# Linear Inequality in Two variables system

We have already studied the basics of inequality for class 11 CBSE/NCERT. In this section we will learn how to solve the question when multiple inequality equations are given.

One basic rule to solve multiple inequality equation is to find solution that are common among the given equations.
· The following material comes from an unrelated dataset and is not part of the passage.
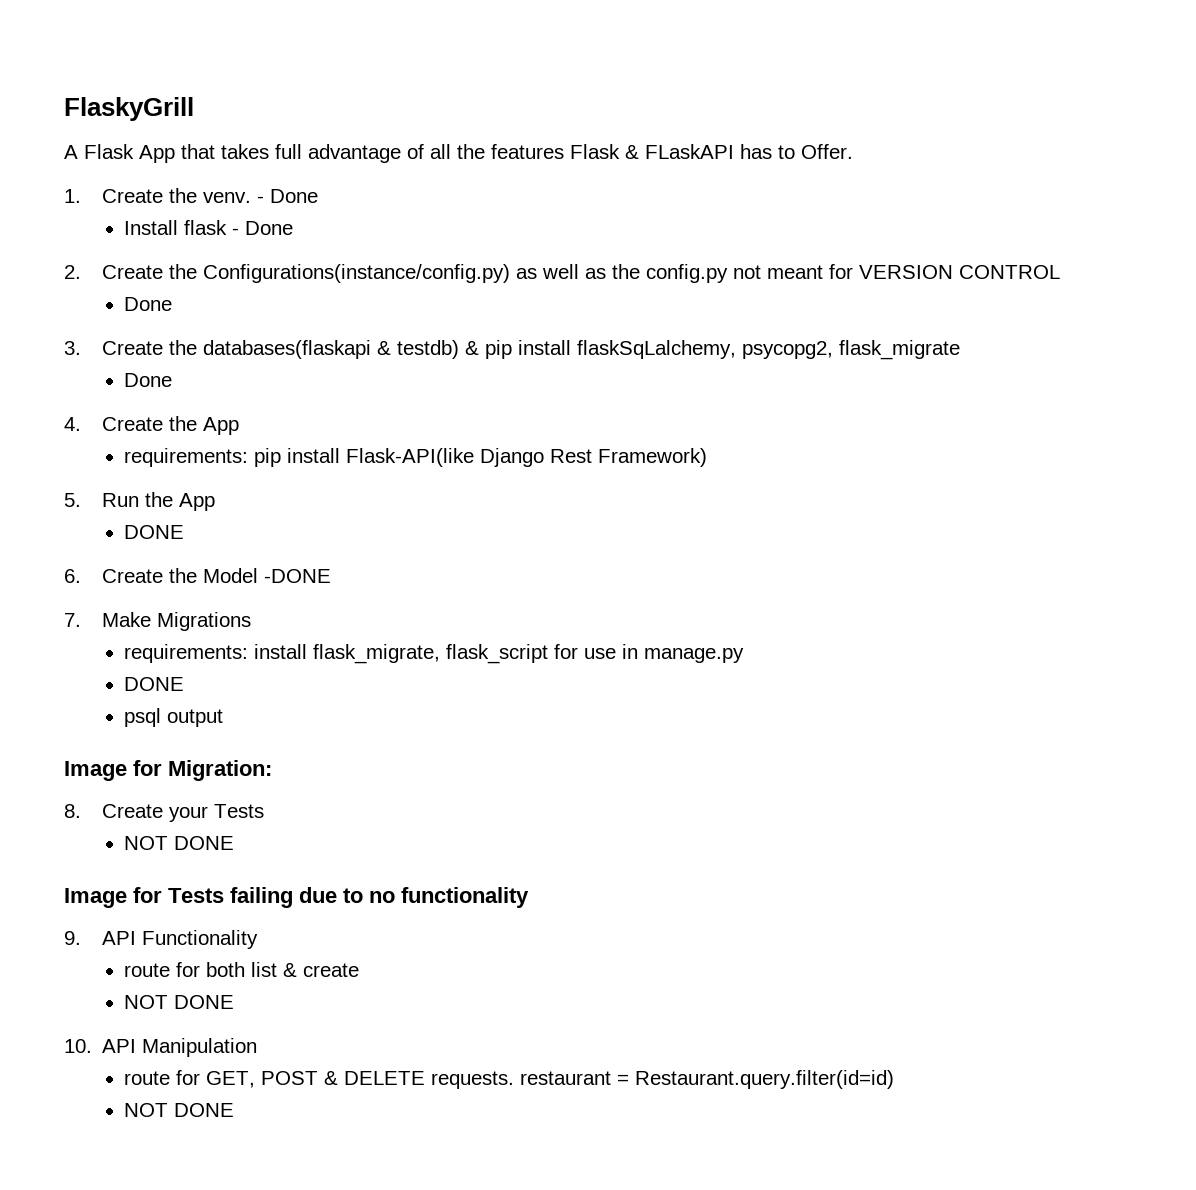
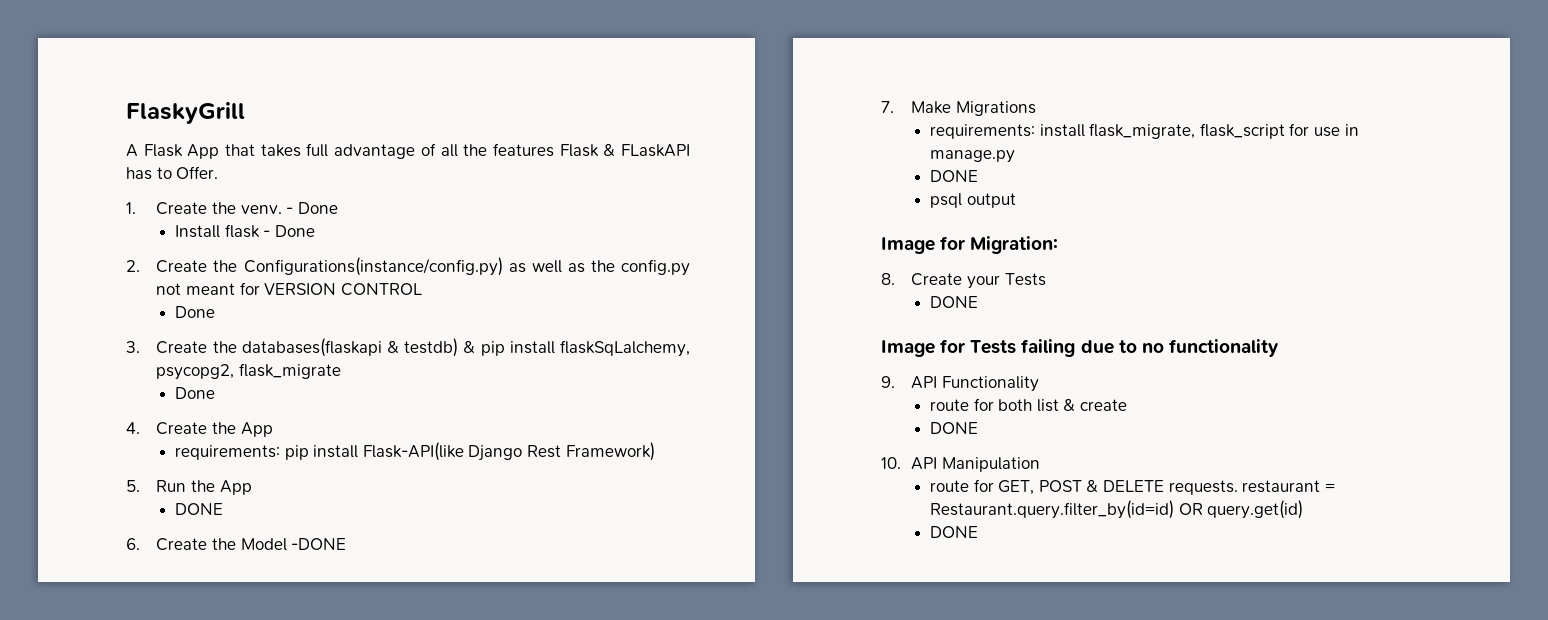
[124,836,169,850] NOT -> (1046, 279) none
[124,995,169,1009] NOT -> (1128, 405) none
[635,1070,895,1089] [124,1103,169,1117] Restaurant.query.filter(id=id) // NOT -> [930,500,1304,519] Restaurant.query.filter_by(id=id) OR query.get(id) //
Let us understand the concept with the help of example

(01) Solve the inequality graphically
x + y ≥ 5
x – y ≤ 3

Solution
Let us find answer set of equation x + y ≥ 5
The graph of x + y= 5 is drawn as follows

Let’s take point (6,0) from Area 1 to check for inequality
6 + 0 ≥ 5
6 ≥ 5

Condition is satisfied, which means that point under area 1 are the solution of inequality x+y ≥ 5

Solution for Inequality x+y ≥ 5

Let us now look at the another given equation
x – y ≤ 3

Graph of x – y ≤ 3

Taking point (4,0) from Area 1 and check whether it is the solution or not
x – y ≤ 3
4 – 0 ≤ 3
4 ≤ 3
This statement is false, which means that area 01 is not the part of solution of equation.
Hence Area 2 is the solution and its graph is shown below

Solution for Inequality x – y ≤ 3

Now we know the individual solution of both the given inequality.
In order to find the combined answer, we have to look for areas in graph which are common for both the inequality

On comparing the above two graph we found that the red shaded portion shown below is the common solution for both the equation, hence is the answer for our question

Combined Solution of Inequality
x – y ≤ 3
x + y ≥ 5

(02) Solve the following system of inequality graphically
5x + 4y ≤ 40
x ≥ 2
y ≥ 3

Solution

Let’s find the solution area of inequality 5x + 4y ≤ 40
We take point (10, 0) from Area 1
5 (10) + 4(0) ≤ 40
50 ≤ 40
The condition is false which means that Area 1 is not the solution area.
So Area 2 is the solution area for inequality 5x + 4y ≤ 40

Solution for Inequality 5x + 4y ≤ 40

Now let’s find the solution area for other inequality
x ≥ 2
y ≥ 3
Common Area for x ≥ 2, y ≥ 3 is shown in below diagram

Solution for Inequality
x ≥ 2
y ≥ 3

Now combining all the solution area of the given inequality we get

Hence the triangle red portion is the solution of our answer

(03)Solve the inequality using graphical representation
2x + y ≥ 6,
3x + 4y < 12

Solution
Plotting the first inequality

Checking the solution area
Taking point (6,0) from area 1
2x + y ≥ 6,
2(6)+0≥ 6,
12 ≥ 6
Correct, Hence Area 1 is the solution area of inequality 2x + y ≥ 6

Solution of inequality 2x + y ≥ 6

Now plotting other inequality
3x + 4y < 12

Now let us check for the solution area
Taking point (5,0) from the area 1
3x + 4y < 12
3(5) + 4(0) < 12
15 < 12
False, Hence Area 1 is not the solution plane
The other plane Area 2 is the solution area

Solution of inequality 3x + 4y < 12

Taking common solution area from both the inequality, we get the following solution

The red shaded region is the solution of given inequality